Par Nicolas Aussel, doctorant en quatrième année de thèse à Télécom SudParis (université Paris-Saclay) soutenu par Safran.
Les avions modernes embarquent de plus en plus de capteurs pour surveiller l’évolution des paramètres de vol tels que la vitesse, l’altitude ou la déformation des ailes mais également pour surveiller la situation en cabine et le fonctionnement des différents systèmes embarqués. Le but de ces mesures est de s’assurer que tous les paramètres restent en dessous des seuils de sécurité fixés lors de la conception des capteurs afin de garantir une fiabilité maximale. Dès lors qu’un seuil de sécurité est dépassé, la pièce concernée est considérée comme défaillante et doit être remplacée.
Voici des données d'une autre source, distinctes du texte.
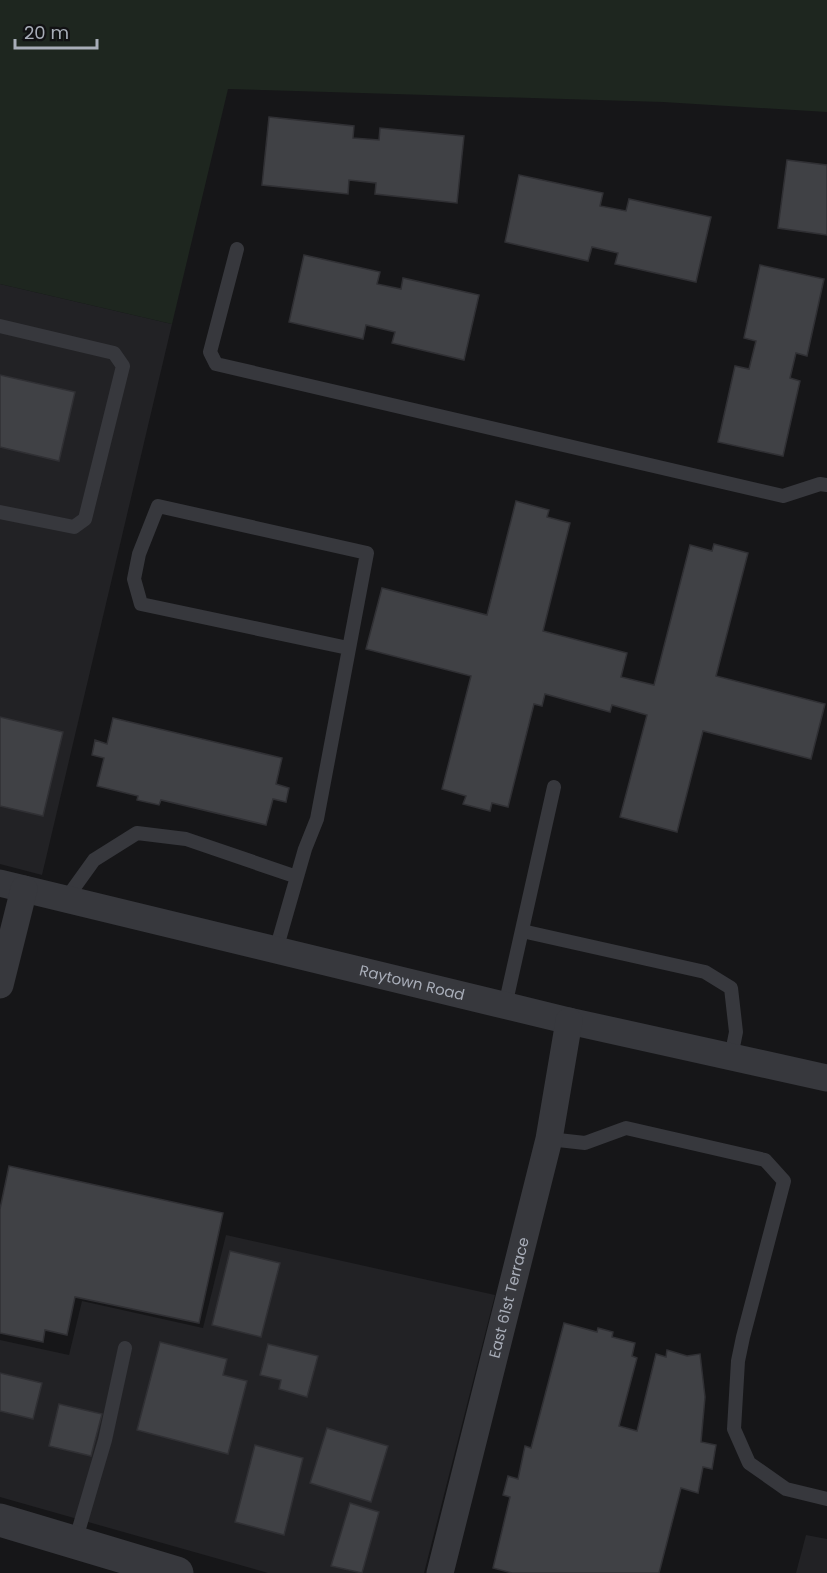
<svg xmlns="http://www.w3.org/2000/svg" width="827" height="1573" viewBox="0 0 827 1573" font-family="Poppins,sans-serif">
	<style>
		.built { fill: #222225 }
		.green { fill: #1e261f }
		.building { fill: #404145; stroke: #303034; stroke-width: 1.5 }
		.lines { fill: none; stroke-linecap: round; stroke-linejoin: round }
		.service { stroke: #37383d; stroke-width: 14 }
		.minor { stroke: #37383d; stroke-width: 27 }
		.tertiary { stroke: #37383d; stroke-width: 33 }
		.labels { text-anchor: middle; stroke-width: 5; stroke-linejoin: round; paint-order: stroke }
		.street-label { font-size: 15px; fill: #a8adb8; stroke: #111113 }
	</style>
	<rect width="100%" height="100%" fill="#161618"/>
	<path class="built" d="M0,284L172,324L42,875L0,864Z
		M226,1235L495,1295L424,1573H268L0,1497V1340L69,1355L82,1301L203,1328Z
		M806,1535L827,1539V1573H796Z"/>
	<path class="green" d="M0,0H827V112L663,102L228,89L172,324L0,284Z"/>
	<path class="building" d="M269,117L354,126L353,138L379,140L380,128L464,136L457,203L375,194L376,183L349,180L348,194L262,185Z
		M787,160L827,165V235L778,228Z
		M519,175L603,193L600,206L626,211L629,199L711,217L696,282L615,264L618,253L592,247L588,261L505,242Z
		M304,255L380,272L377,284L401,289L403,278L479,295L464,360L392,343L395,332L366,325L363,339L289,322Z
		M760,265L824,279L807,356L796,353L790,378L800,381L783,456L718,442L735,366L749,369L756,341L744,338Z
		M0,375L75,392L59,461L0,447Z
		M516,501L549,510L547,517L570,523L543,631L627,653L621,677L654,685L690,545L712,551L714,544L748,553L716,676L825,704L811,759L703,731L677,832L620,817L647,715L612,705L610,712L545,694L542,706L534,704L508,807L492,803L490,811L463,804L466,796L442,789L471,676L366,649L382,588L487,615Z
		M0,717L63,732L43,816L0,806Z
		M113,718L282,758L276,784L289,788L286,802L273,799L266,825L161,800L159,805L137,800L138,796L97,786L104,758L92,755L95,740L107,744Z
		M9,1166L223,1213L199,1323L75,1297L67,1335L45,1330L43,1342L0,1333V1209Z
		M230,1251L280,1263L261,1337L212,1325Z
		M564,1323L597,1332L598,1328L613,1332L612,1337L635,1343L632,1356L637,1358L619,1426L637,1431L656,1354L666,1357L667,1350L687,1356L700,1354L705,1397L701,1442L716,1445L712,1469L703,1467L698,1493L681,1488L659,1573H512L493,1568L510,1497L503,1495L508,1476L518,1479L525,1446L531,1448Z
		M160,1342L227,1359L223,1375L247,1381L228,1454L137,1430Z
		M268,1344L318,1356L307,1397L279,1389L281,1380L260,1375Z
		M0,1373L42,1383L33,1419L0,1411Z
		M59,1404L102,1414L91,1456L49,1446Z
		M327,1428L388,1446L371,1502L310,1483Z
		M255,1445L303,1458L284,1535L235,1522Z
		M350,1503L379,1512L362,1573L331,1566Z"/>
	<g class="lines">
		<path class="service" d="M237,249L210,352L216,364L783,496L820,484L827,485
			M0,326L114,353L123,366L85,519L74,527L0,512
			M66,899L94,860L137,833L186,839L297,877
			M522,931L705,972L731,988L736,1032L731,1057
			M276,950L305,849L317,819L367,553L158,506L139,554L134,579L141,604L348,648
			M505,1006L554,787
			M549,1139L585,1143L626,1128L765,1160L784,1181L743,1337L738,1361L734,1429L749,1463L786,1489L827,1499
			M75,1542L105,1440L125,1348"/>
		<g class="minor">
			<path id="s1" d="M0,883L569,1021L827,1078"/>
			<path d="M0,985L24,889"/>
			<path id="s2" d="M440,1573L549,1139L569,1021"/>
		</g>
		<path class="tertiary" d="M0,1520L177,1573"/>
	</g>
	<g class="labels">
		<g class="street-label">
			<text dy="5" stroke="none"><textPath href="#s1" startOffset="424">Raytown Road</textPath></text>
			<text dy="5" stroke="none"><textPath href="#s2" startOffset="284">East 61st Terrace</textPath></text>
		</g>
	</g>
	<path d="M15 39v9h82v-9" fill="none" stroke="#a8adb8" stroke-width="3"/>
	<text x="24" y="39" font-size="18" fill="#a8adb8" stroke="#111113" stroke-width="4.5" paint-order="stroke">20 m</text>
</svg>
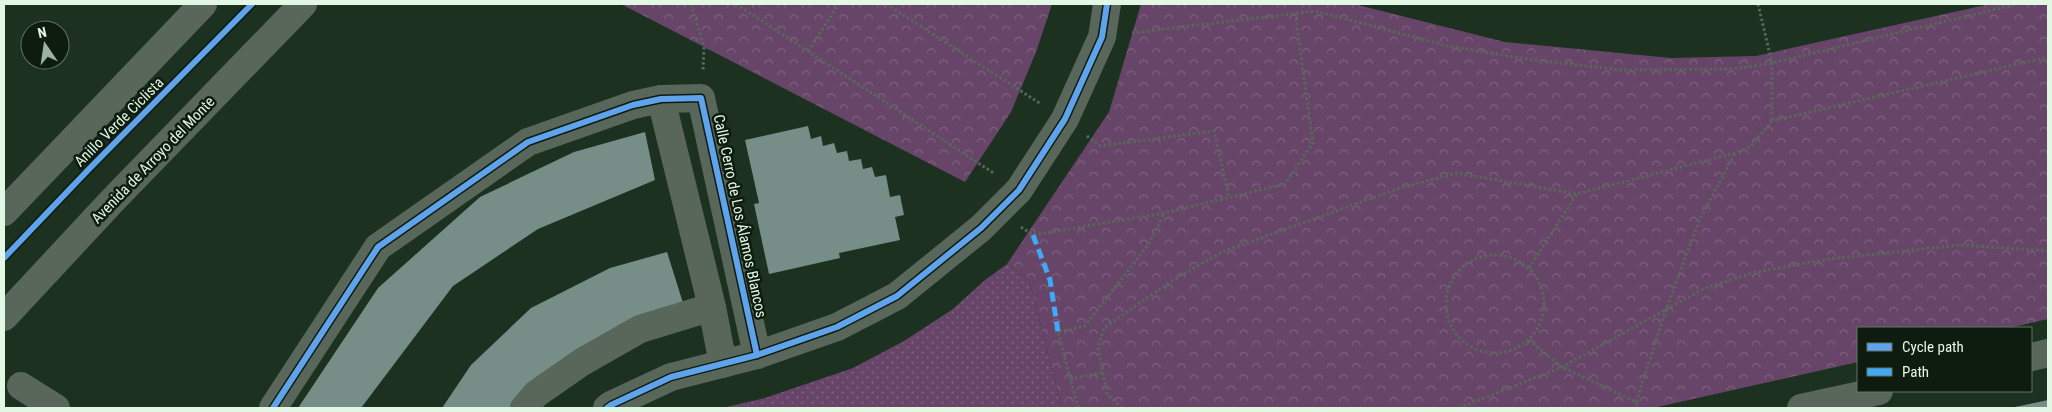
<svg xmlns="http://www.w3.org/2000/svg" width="2052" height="412" font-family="'Roboto Condensed',sans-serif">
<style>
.grass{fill:url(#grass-dots)}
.park{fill:url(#park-crowns)}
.building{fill:#778e88}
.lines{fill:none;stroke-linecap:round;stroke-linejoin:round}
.path{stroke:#59675b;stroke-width:3;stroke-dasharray:2.5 2.5;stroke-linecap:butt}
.minor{stroke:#58675a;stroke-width:28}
.quiet{stroke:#3fa9f5;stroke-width:5;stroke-dasharray:10 5;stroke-linecap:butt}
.cycleway-casing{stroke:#0d1c0f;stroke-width:9}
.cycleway{stroke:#60a3ed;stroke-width:6}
.labels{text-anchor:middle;stroke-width:5;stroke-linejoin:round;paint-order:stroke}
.street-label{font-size:15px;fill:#e3f8e4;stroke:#0d1c0f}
</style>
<defs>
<pattern id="grass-dots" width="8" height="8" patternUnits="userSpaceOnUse" patternTransform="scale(1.25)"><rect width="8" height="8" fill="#674568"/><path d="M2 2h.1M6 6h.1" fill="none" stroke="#7d617d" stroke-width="1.8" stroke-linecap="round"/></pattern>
<pattern id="park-crowns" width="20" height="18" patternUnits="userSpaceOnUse" patternTransform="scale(1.25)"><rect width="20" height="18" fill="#674568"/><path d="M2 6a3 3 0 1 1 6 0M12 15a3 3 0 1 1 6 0" fill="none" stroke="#7d617d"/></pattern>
</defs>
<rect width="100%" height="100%" fill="#1c3120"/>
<polygon class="grass" points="1007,264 1029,280 1062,408 722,408 765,398 853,368 904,341 953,309 985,280"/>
<g class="park">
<polygon points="621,4 1052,4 1036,52 1011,112 965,182"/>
<polygon points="1141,4 1354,4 1505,42 1671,58 1756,56 1990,4 2048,4 2048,319 2009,328 1858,328 1858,362 1653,408 1062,408 1029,280 1007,264 1109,112"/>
</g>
<g class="building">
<polygon points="808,126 811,139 821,136 823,146 834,143 837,153 847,151 849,161 861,159 863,169 872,167 875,177 886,175 890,197 900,195 904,215 895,217 900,240 839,253 840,258 769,274 754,204 759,203 745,140"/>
<polygon points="645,132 655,180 538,229 453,286 361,408 298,408 378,288 480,197 574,152"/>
<polygon points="667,252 683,303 605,333 523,389 511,408 442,408 471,365 531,308 610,268"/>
<polygon points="2048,400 2048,408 2015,408 2015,407"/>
</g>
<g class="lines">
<g class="path">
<polyline points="691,4 704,47 703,70"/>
<polyline points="736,4 995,174"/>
<polyline points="886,4 1041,104"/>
<polyline points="1758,4 1772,63 1772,121"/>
<polyline points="1132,33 1315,11 1448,46 1527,59 1620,70 1734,69 1772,63 2018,4"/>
<polyline points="808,51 839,4"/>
<polyline points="1087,136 1100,146 1214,131 1229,197"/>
<polyline points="1021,227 1033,235 1164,213 1285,184 1313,143 1295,12"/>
<circle cx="1495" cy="304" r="49"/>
<polyline points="1529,268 1577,194"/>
<polyline points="1529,340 1562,367 1636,402 1638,408"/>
<polyline points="1070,379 1103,372"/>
<polyline points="1636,402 1666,310 1699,221 1735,153"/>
<polyline points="1078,408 1058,332 1085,326 1148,245 1164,214"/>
<polyline points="1122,408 1107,394 1098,346 1104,328 1173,280 1222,252 1400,188 1457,173 1577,194 1735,153 1750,147 1772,121 2048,57"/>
<polyline points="1459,408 1562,367 1705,288 1756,272 1829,259 1960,245 2048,251"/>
</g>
<g class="minor">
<polyline points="661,99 712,307 723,364"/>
<polyline points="4,212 203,4"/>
<polyline points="4,317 112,201 303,4"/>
<polyline points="2031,357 2048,353"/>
<polyline points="21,386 56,408"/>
<polyline points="273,408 378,247 528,142 633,105 661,99 701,98 757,355"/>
<polyline points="524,408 536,394 582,362 640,329 712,307"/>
<polyline points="607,408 611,405 671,377 757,355 837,327 897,296 981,228 1019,190 1065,119 1102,37 1107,4"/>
<polyline points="1801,408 1879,391"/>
</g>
<polyline class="quiet" points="1033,235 1050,280 1058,332"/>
<defs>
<g id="cycleway">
<polyline points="4,258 89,169 252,4"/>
<polyline points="273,408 378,247 528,142 633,105 661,99 701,98 757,355"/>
<polyline points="607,408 611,405 671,377 757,355 837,327 897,296 981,228 1019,190 1065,119 1102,37 1107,4"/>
</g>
</defs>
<use href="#cycleway" class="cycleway-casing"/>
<use href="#cycleway" class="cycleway"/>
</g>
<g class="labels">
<g class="street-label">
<text transform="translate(119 122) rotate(-45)" y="5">Anillo Verde Ciclista</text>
<text transform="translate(153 160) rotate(-46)" y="5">Avenida de Arroyo del Monte</text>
<text transform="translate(740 216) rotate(78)" y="5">Calle Cerro de Los Álamos Blancos</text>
</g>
</g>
<rect width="2052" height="412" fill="none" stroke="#e3f8e4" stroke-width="10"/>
<rect x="1857" y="327" width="175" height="65" fill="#0d1c0f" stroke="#637464"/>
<rect x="1867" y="343" width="25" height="8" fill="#60a3ed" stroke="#637464"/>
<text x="1902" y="352" font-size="15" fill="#e3f8e4">Cycle path</text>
<rect x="1867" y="368" width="25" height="8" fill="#3fa9f5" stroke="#637464"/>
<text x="1902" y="377" font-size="15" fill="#e3f8e4">Path</text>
<g transform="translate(45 45) rotate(347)"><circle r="24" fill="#0d1c0f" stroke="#637464"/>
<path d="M0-4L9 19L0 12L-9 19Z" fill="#9db29f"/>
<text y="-8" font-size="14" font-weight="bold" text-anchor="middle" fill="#e3f8e4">N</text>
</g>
</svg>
En utilisant des méthodes issues de l’apprentissage automatique, un champ d’étude de l’intelligence artificielle, de nombreuses techniques ont été développées pour essayer d’apprendre à anticiper ces dépassements de seuil et ainsi pouvoir remplacer les pièces avant qu’elles ne deviennent défaillantes. Grâce à cela on peut à la fois augmenter la fiabilité des systèmes embarqués et diminuer les coûts de maintenance en anticipant au mieux les besoins de changement de pièce et de réparation, ce qu’on appelle la maintenance prédictive. Néanmoins, ces méthodes demandent énormément de données et des ordinateurs très puissants pour fonctionner. C’est pourquoi elles ne fonctionnent que lorsqu’un avion est au sol et connecté à de puissants centres de calcul.
Avec le développement de liaisons de données de plus en plus efficaces entre l’avion et le sol utilisant, par exemple, des connexions satellites, la voie est ouverte au développement de méthodes qui pourraient fonctionner pendant le vol en envoyant les données en temps réel à une station au sol. Néanmoins, les connexions satellites sont encore trop limitées pour envoyer la totalité des données collectées dans l’avion et sont par ailleurs très onéreuses.
Le but de sa thèse, à l'intersection entre les statistiques appliquées et l’architecture logicielle, est de proposer une nouvelle méthode d’apprentissage automatique qui fonctionnera en temps réel malgré ces contraintes de communication. Pour cela, la solution que Nicolas Aussel propose opérera en deux temps. Premièrement, un programme d’apprentissage automatique embarqué dans l’avion estimera en temps réel les risques de défaillance ainsi que l’incertitude associée à cette estimation. Deuxièmement, dès lors que ces risques deviennent trop importants ou l’incertitude trop élevée, les données pertinentes sont transmises à la station au sol qui effectue un calcul plus précis et décide de la marche à suivre. Si les seuils de sécurité ne sont pas dépassés, la station au sol propose une correction au programme embarqué dans l’avion afin qu’il améliore ses prochaines estimations. Si, au contraire, les risques de défaillance sont avérés, la station au sol envoie une notification à l’équipage de l’avion et au personnel de maintenance de l’aéroport de destination pour automatiquement planifier une maintenance. Dans cette manière de procéder par un dialogue entre deux programmes aux capacités très différentes situés l’un dans l’avion et l’autre au sol qui collaborent sur la même tâche, les deux programmes sont appelés des agents communicants hétérogènes. Cette approche permettra de rendre les systèmes aéronautiques encore plus fiables, de diminuer les coûts de maintenance et de réduire les risques de retard importuns pour cause de panne imprévue.